Bihruz Bey’in bu endişeli tefekküratı, bu acıklı tahayyülatı dineden sonra gece saat iki buçuk sularında salonun Fenerbahçesi’ne nazır açık bir penceresi önünde cereyan ediyordu. Biçare beyin park imajinerindeki perilere, kuğulara aşublar salmakla nihayet Bihruz Bey’i bir ürküntüyle oradan meyusen çıkmaya mecbur eden “satir”i beyin zihnine girmeye de yol bularak iki saatten beri biçareyi bi-huzur edip dururken havanın kararması, şimşekler çakması, fırtına vukuu, şiddetli yağmur nüzulü zavallı âşık-ı hasret-zedeyi bütün bütün giriftar-ı yeis ve elem etmişti.
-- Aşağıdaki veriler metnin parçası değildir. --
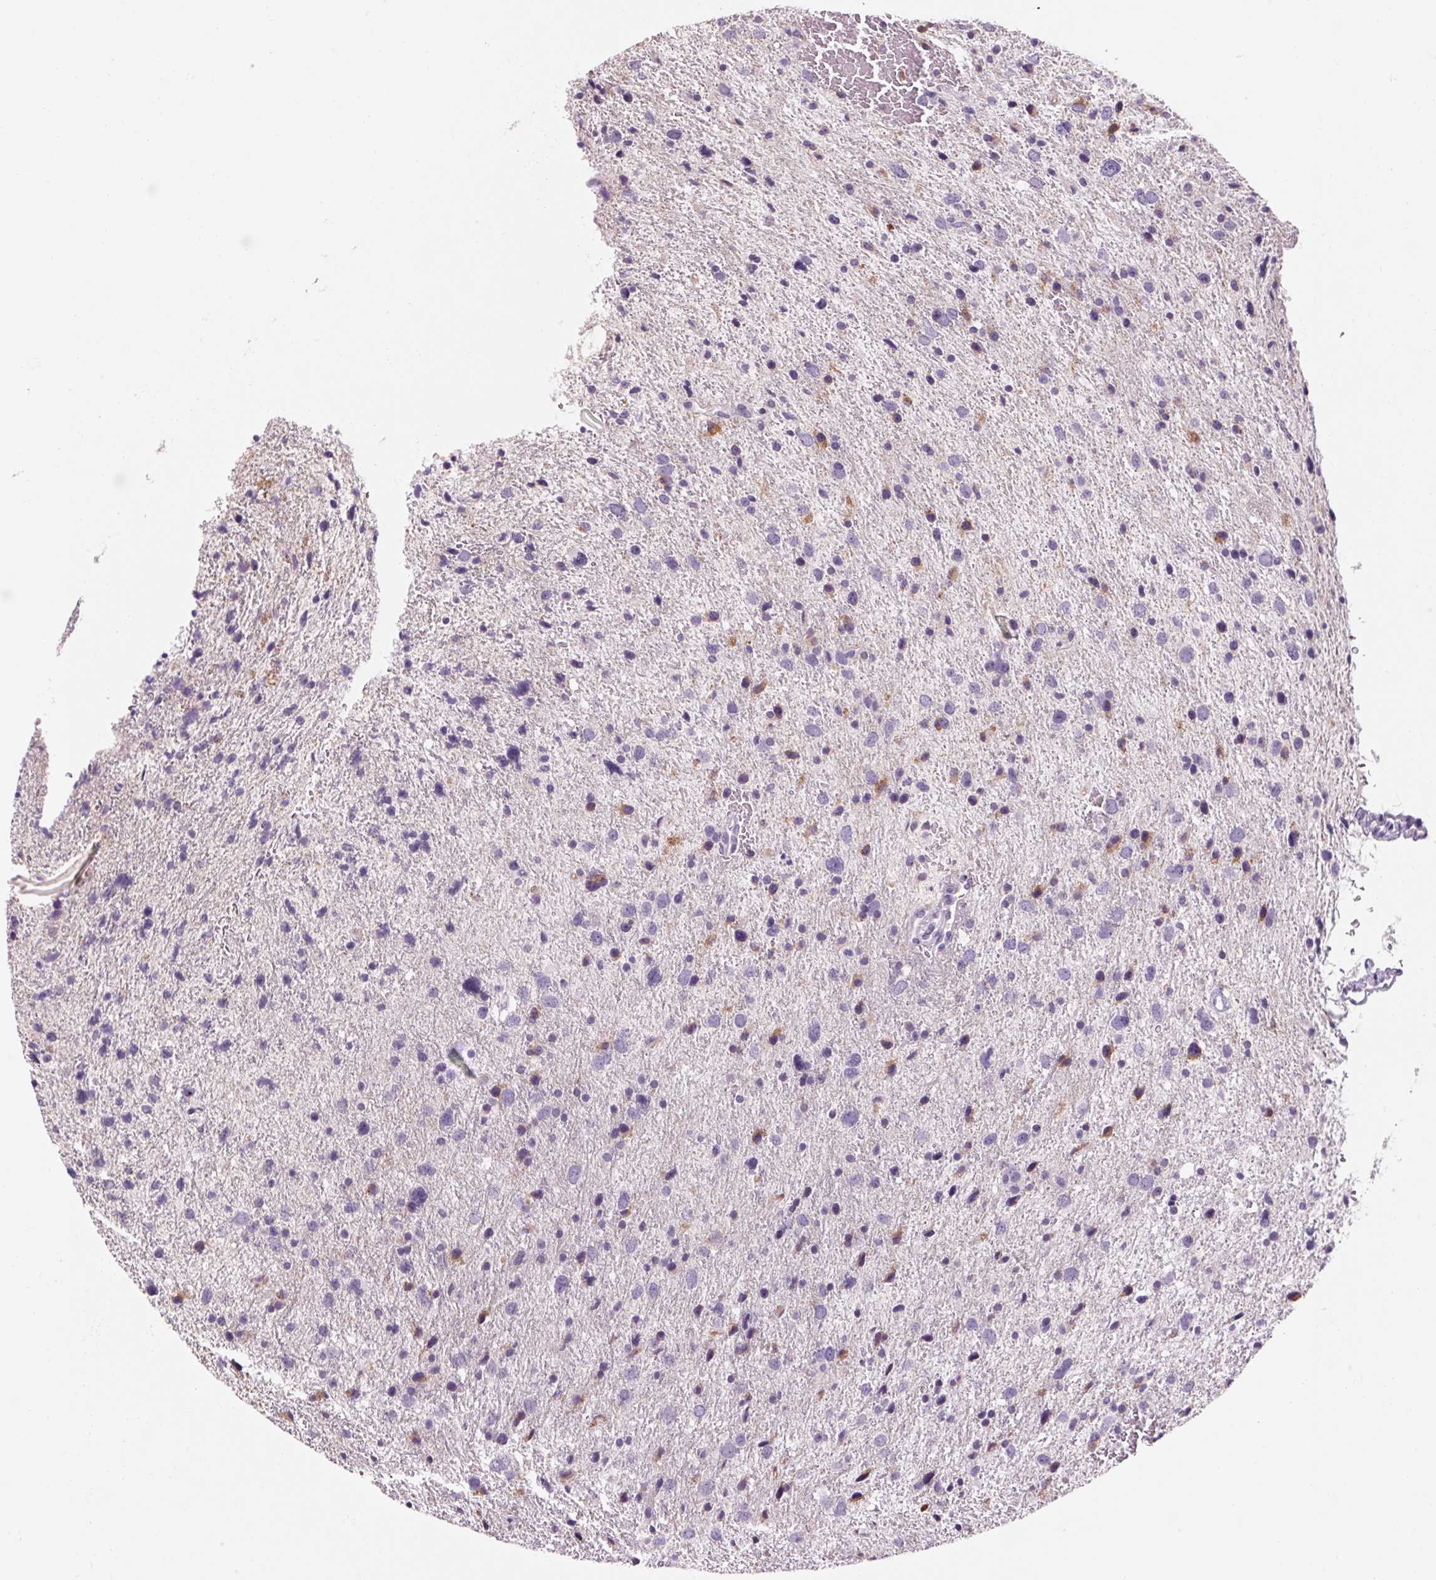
{"staining": {"intensity": "negative", "quantity": "none", "location": "none"}, "tissue": "glioma", "cell_type": "Tumor cells", "image_type": "cancer", "snomed": [{"axis": "morphology", "description": "Glioma, malignant, Low grade"}, {"axis": "topography", "description": "Brain"}], "caption": "IHC image of neoplastic tissue: malignant glioma (low-grade) stained with DAB (3,3'-diaminobenzidine) shows no significant protein positivity in tumor cells.", "gene": "RPTN", "patient": {"sex": "female", "age": 55}}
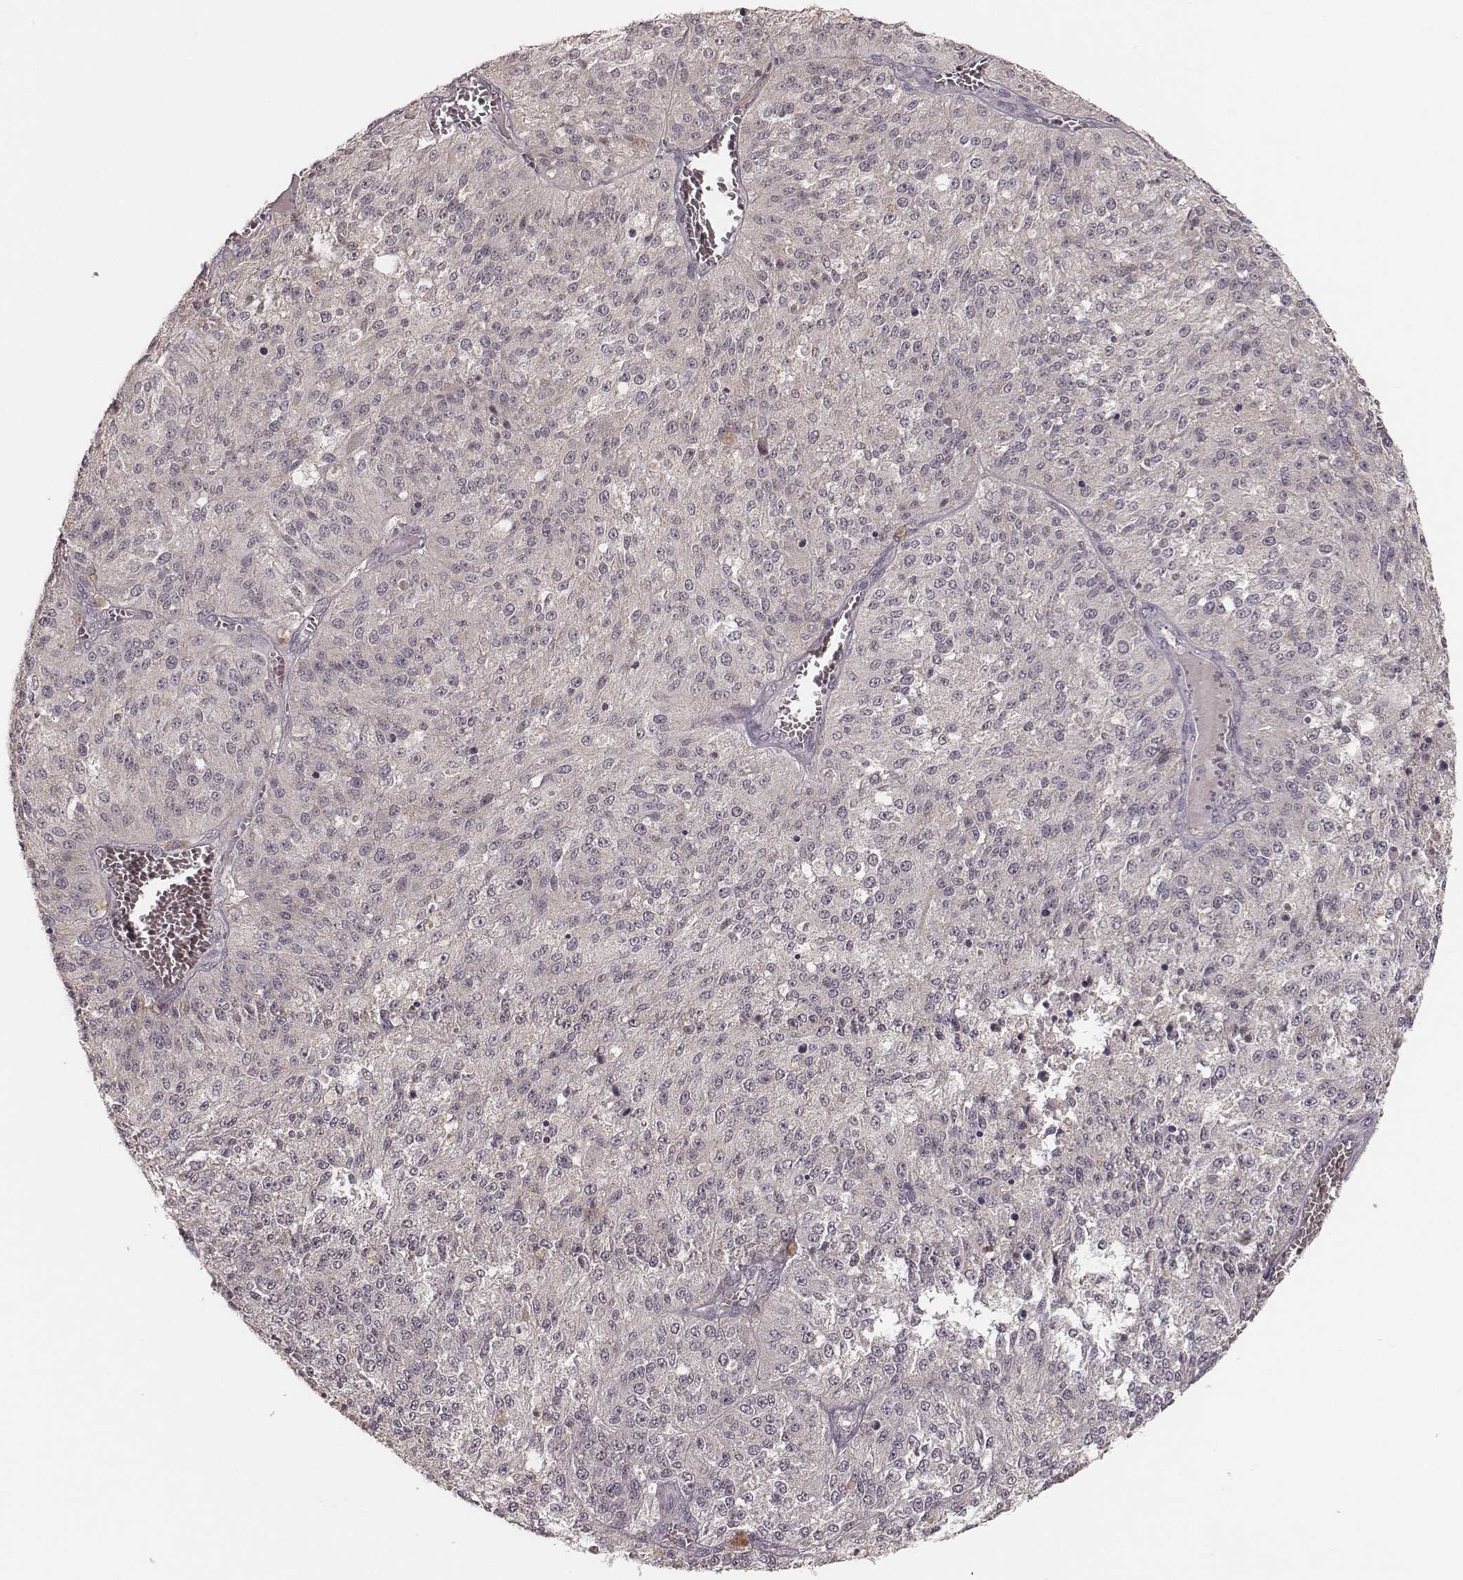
{"staining": {"intensity": "negative", "quantity": "none", "location": "none"}, "tissue": "melanoma", "cell_type": "Tumor cells", "image_type": "cancer", "snomed": [{"axis": "morphology", "description": "Malignant melanoma, Metastatic site"}, {"axis": "topography", "description": "Lymph node"}], "caption": "Malignant melanoma (metastatic site) was stained to show a protein in brown. There is no significant positivity in tumor cells.", "gene": "LY6K", "patient": {"sex": "female", "age": 64}}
Bey penceresini kapadı. Yağmurun kesilmesini saatlerce bekledi. Yağmur dembedem şiddetini artırıyor, fırtına kıyametler koparıyor, şimşekler çakıyor, etrafa saikalar düşüyordu. Bu halde saat altıya geldi. Bey hepsi birbirinden müziç endişelerden zihnini kurtarıp da hareme gitmeyi hatırına getiremiyordu. Mişel Ağa iki üç defa salona girmişse de vaktin geciktiğinden dolayı observasyon etmeye cesaret edememişti. Halbuki beyefendinin saat altılara kadar –hususuyla böyle yürekleri heyecana giriftar eden bir fırtına gecesi– içeriye girmemesi valide hanımefendiye, dadı kalfaya başka başka meraklar vermişti. Bey önünden bir türlü ayrılamadığı pencereden âlem-i tabiatın hal ve manzara-i dehşet-averini mustaribane temaşaya mevkufken dadı kalfa başında bir örtüyle salonun kapısı önünde zuhur etti:

“Beyim! Hâlâ oturuyor musun? Hanımefendi de, ben de merak ettik, bu ne yağmur beyciğim?...”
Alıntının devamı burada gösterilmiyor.